A pair of eyes goes unnoticed, lurking amongst the foliage. So too do the subtle warnings signs, nature’s way of saying beware—the agitation of the birds, the perceptible increase in their chatter, as if they were trying to tell you something; the occasional sound of a cracking twig; the swishing of the undergrowth—signs, which, if listened to carefully, would perhaps give some clue as to the size of the beast patiently stalking its prey. Instead, what follows appears to come as if from nowhere: a blood-curdling growl, the cry of an impending attack; a primitive, animal sound, lusting on the smell of hot, juicy meat. It is a moment of sheer danger, a close shave in which the mortal threat is only averted by your bellowing voice and mankind’s ability to master that most primitive of all arts: fire.

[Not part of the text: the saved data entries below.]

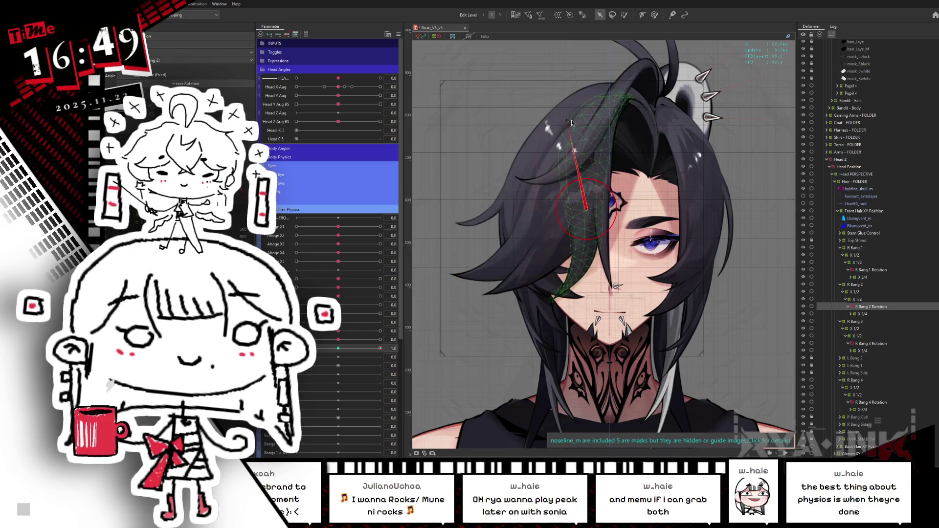
left_click_drag(571, 120, 575, 120)
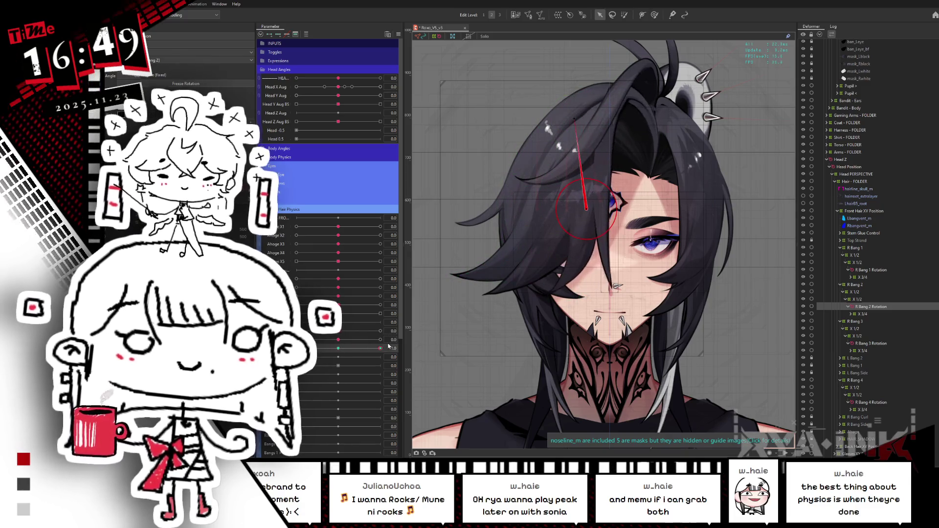
left_click_drag(571, 120, 569, 121)
left_click_drag(381, 349, 296, 348)
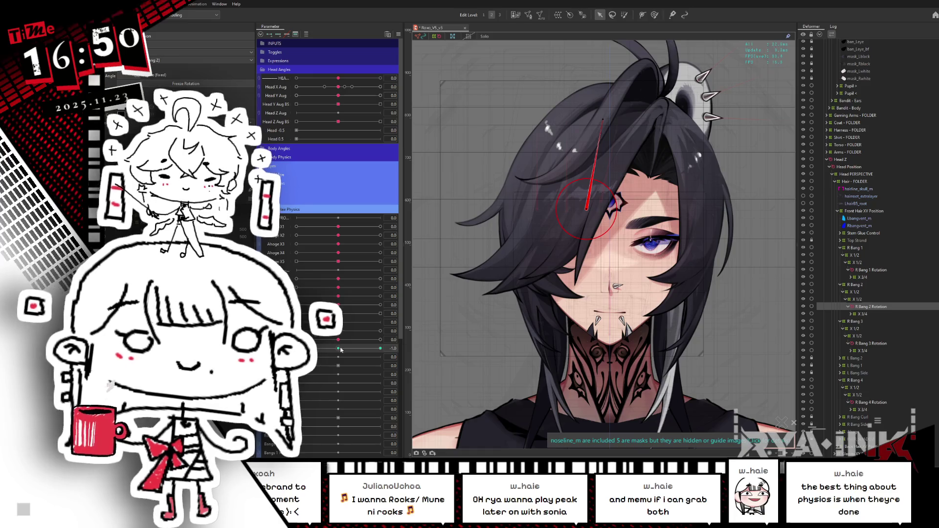
Tilt R Bang 3 Rotation about 9.7 degrees at the bang parameter's -1.0 key
left_click(871, 343)
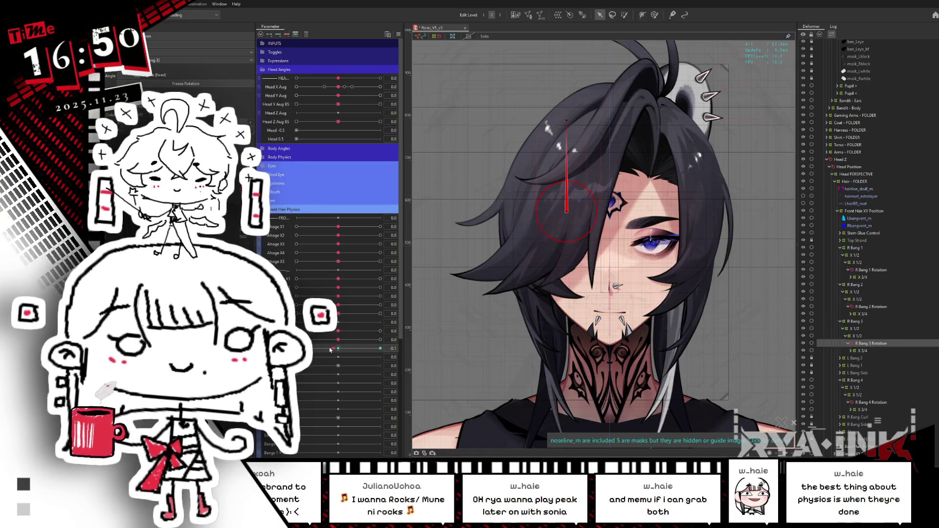
left_click_drag(332, 350, 297, 349)
left_click_drag(566, 119, 586, 121)
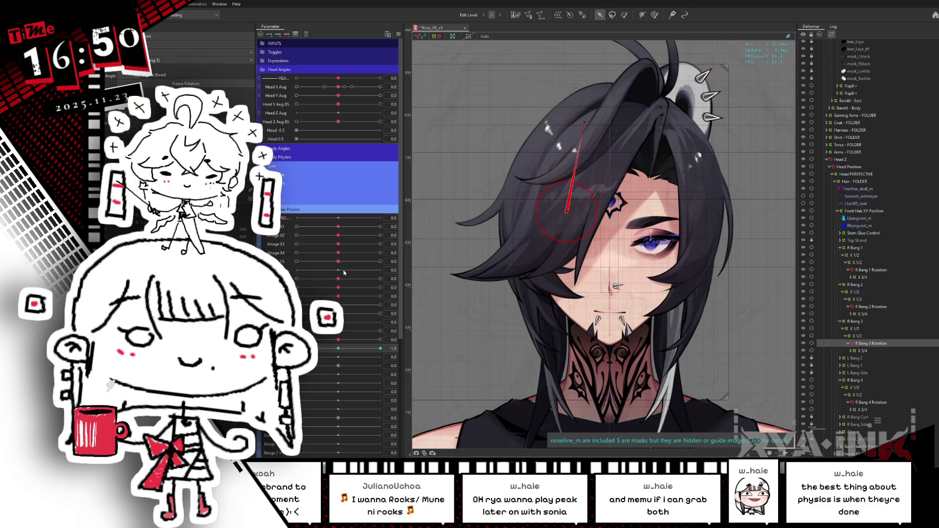
left_click_drag(575, 126, 582, 123)
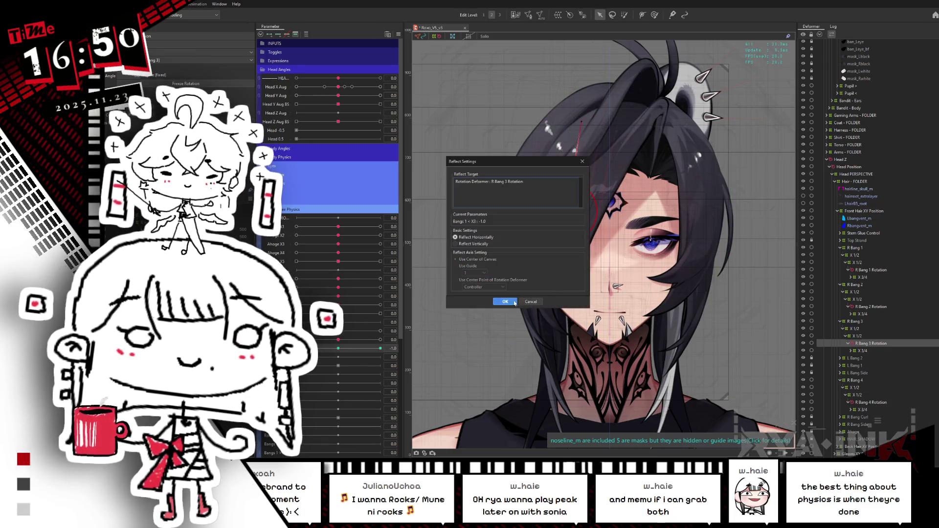
Mirror R Bang 3's tilt onto the opposite key and test the bangs swinging both ways
left_click(499, 297)
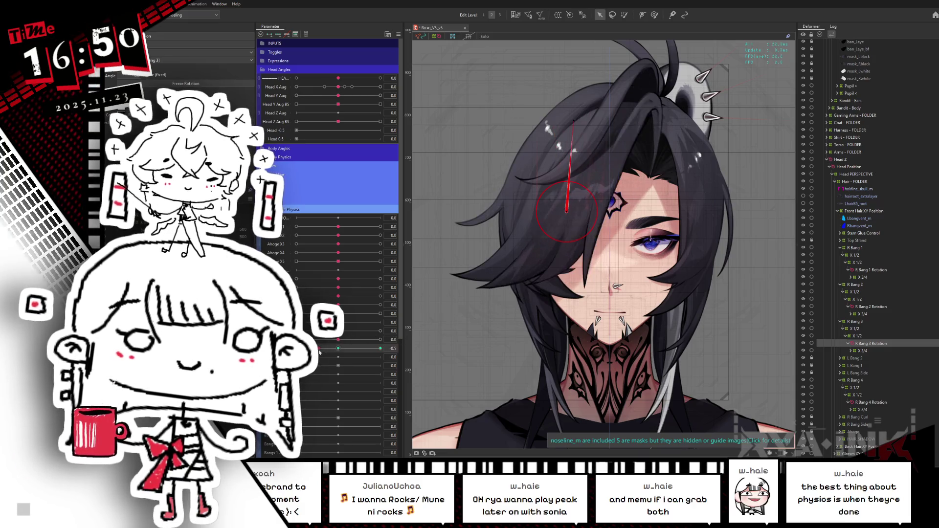
left_click(380, 340)
left_click_drag(380, 331, 296, 331)
left_click_drag(363, 339, 296, 342)
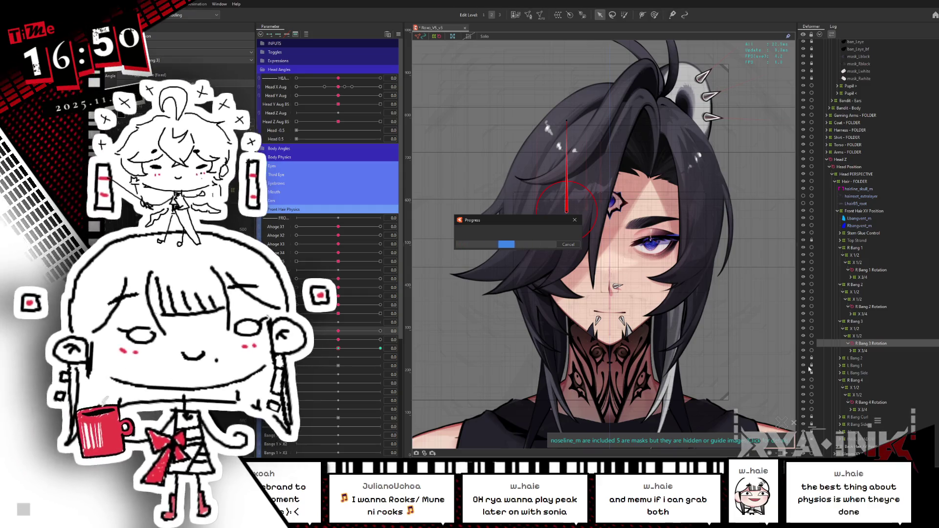
left_click(874, 402)
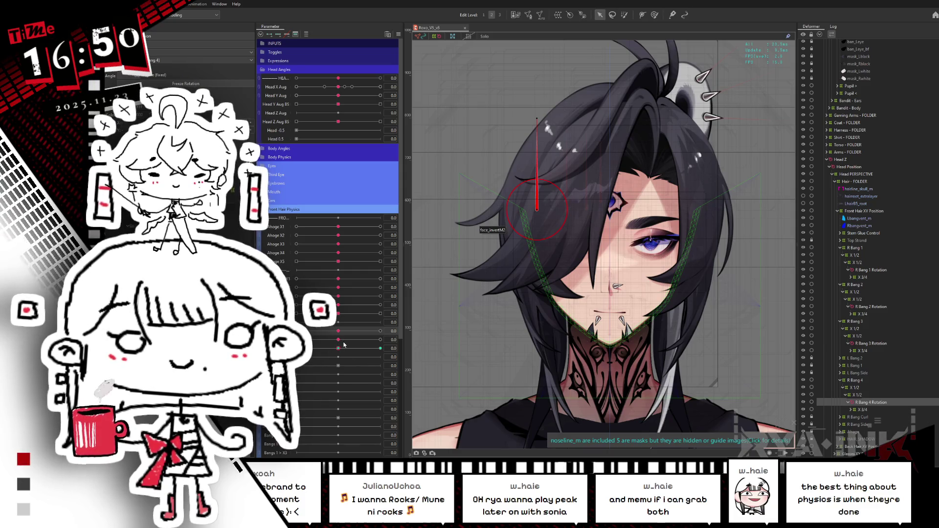
Try a left tilt on R Bang 4 Rotation, undo it, and nudge its pivot down-right
left_click_drag(342, 349, 380, 349)
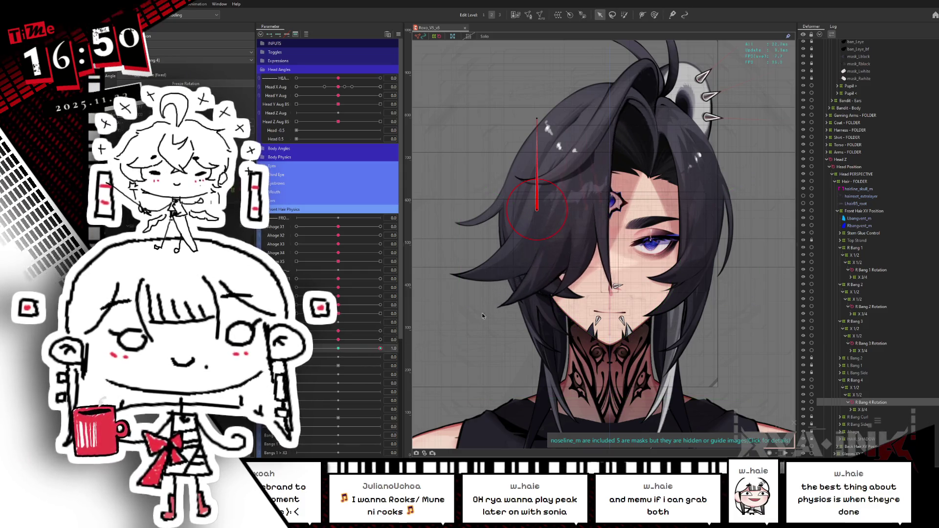
left_click_drag(536, 124, 525, 120)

Vivid and intense, the scene is engraved in your memory, a moment that reveals the fundamental vulnerability of the human being in its natural state. Alone, without the protection of the communities we form, we are an easy target, rich pickings for wolves, bears and wildcats. Alone in the darkness, we come face to face with the shocking truth of the fragility of our existence, a fact we are increasingly wont to forget as we clad ourselves in the conveniences of modern life, removed by an ever increasing degree from the first principles of the nature to which (in spite of what vanity may tell us) we are irrevocably bound.
Simply put, it is a case of safety in numbers: only by forming communities, only through cooperating and working together, through harnessing one of the most primitive aspects of human nature, and indeed the animal kingdom as a whole, has it been possible to protect ourselves against larger, more able-bodied predators. In an era in which repeated attempts have been made to reduce the complexities of human nature to the pyrrhic triumph of self-interest, there is perhaps something revelatory to be found in this truth, like restoring the sense of vision to a blind and impoverished man.